Published October 15, 2009 11:01 pm -
Collector reflects on his passion for coins
By Angie Thompson, Senior Reporter
TIFTON — The Tiftarea Coin Club’s annual show will be held from 9 a.m. until 6 p.m. Oct. 23-25 at the Georgia Agrirama’s Conference Center. There is no admission and no parking fee for the event.
Bob Holifield, one of the club’s members and an avid coin collector, said he doesn’t collect coins for their value but more for their rarity and beauty. When he tells the stories about how he acquired his extensive collection, it is more like a history lesson, a field trip or a search for hidden treasure.
“I’m retired and I don’t work and it’s better than going to a bar,” Holifield said. “I spend days talking to farmers about the coins and currency they have.”
Holifield said one Alapaha farmer contacted him and wanted him to appraise some coins he had.

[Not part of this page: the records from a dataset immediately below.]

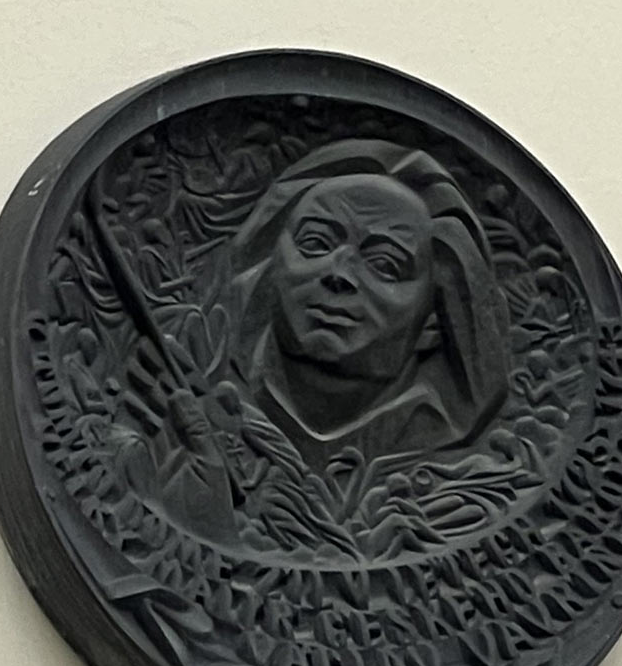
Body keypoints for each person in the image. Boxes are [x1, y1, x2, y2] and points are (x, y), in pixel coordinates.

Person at [215, 139, 511, 471]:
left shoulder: (449, 452)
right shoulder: (209, 394)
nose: (339, 274)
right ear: (269, 269)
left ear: (434, 321)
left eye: (384, 264)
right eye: (315, 243)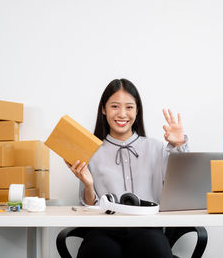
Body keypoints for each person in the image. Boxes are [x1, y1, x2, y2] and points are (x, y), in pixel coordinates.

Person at [66, 78, 189, 258]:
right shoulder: (90, 151)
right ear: (103, 109)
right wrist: (89, 185)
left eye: (129, 107)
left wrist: (179, 146)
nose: (122, 114)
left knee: (152, 248)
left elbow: (184, 185)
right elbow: (88, 207)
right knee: (100, 251)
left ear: (137, 111)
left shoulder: (156, 147)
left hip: (148, 228)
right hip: (104, 230)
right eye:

When Holifield arrived, the farmer got on his tractor and drove to a field. He then began moving around the field until he had the spot and dug up six one-gallon cans of silver dollars. Another man in Perry told his grown son and daughter to get a shovel and dig in a particular spot in a field and they retrieved part of their inheritance — an Igloo ice chest full of silver quarters he had buried there years before.
“An Enigma guy wanted to me to look at his silver dollars,” Holifield said. “He opened a door to a room and he had six sacks full of silver dollars, $2,000 worth in each bag. I offered to appraise them but he said ‘Nope. I don’t want to sell them,’” said Holifield.
He then continued, “In over 30 years of going around the world in the Army, I had collected a lot of coins. I have collected more in 10 years around Brookfield than I did in 30 years in the army, mostly from farmers.”
Holifield said that when he was a young boy, his father gave him a 1926 Peace Dollar and told him to put it in his pocket and not to spend it. Holifield said that he ran away from home when he was 12 and considering parting with it for food at a store because he was hungry. He pulled the coin out of his pocket to pay for the food and the store owner told him to put the coin back into his pocket and then asked Holifield if he needed a job instead.
Holifield kept the coin until his wallet, with the coin inside, was stolen while he was in basic training at Fort Bliss, Texas in 1953.
“The wallet was stolen the day before I shipped out,” Holifield.
Holifield said he wondered about the coin for years and didn’t have the nicest thoughts about whoever stole it. Then in 2000, he walked into Ham’s Pawn Shop in Tifton. He said he spotted a jug of 100 silver dollars for sale and bought it. Once home with the loot, he spotted one with scratches and slid it to the side.
“Later, I looked at the coin and it had my initials ‘RLH’ on the back,” Holifield said. “When I realized it was my coin, I cried.”
Holifield said he had his father’s and son’s initials engraved on the coin and presented it to his son. He said he told his son to put it in his pocket and never take it out, but the son thought so much of it, he has it on display.
In 1997, Holifield’s son was working at a convenience store in California when a “wino” came in offering his son a card of pennies for a bottle of wine. The back of the card advertised a company in Los Angeles that stated that if the owner filled all of the penny slots on the card, the company would send the person $3.50.
“The card didn’t have all the pennies, but my son knew I collected so he bought the guy a $1.99 bottle of wine for the guy and gave me the card with the pennies,” Holifield said. “I put it on the top shelf of my closet.”
In 1996, Holifield was moving from California to Georgia and decided the best way to transport the pennies was to take them off of the card and roll them in a coin tube. What he found was a 1909S VDB penny. He had it appraised in Atlanta and it’s currently selling for $1,400, Holifield said.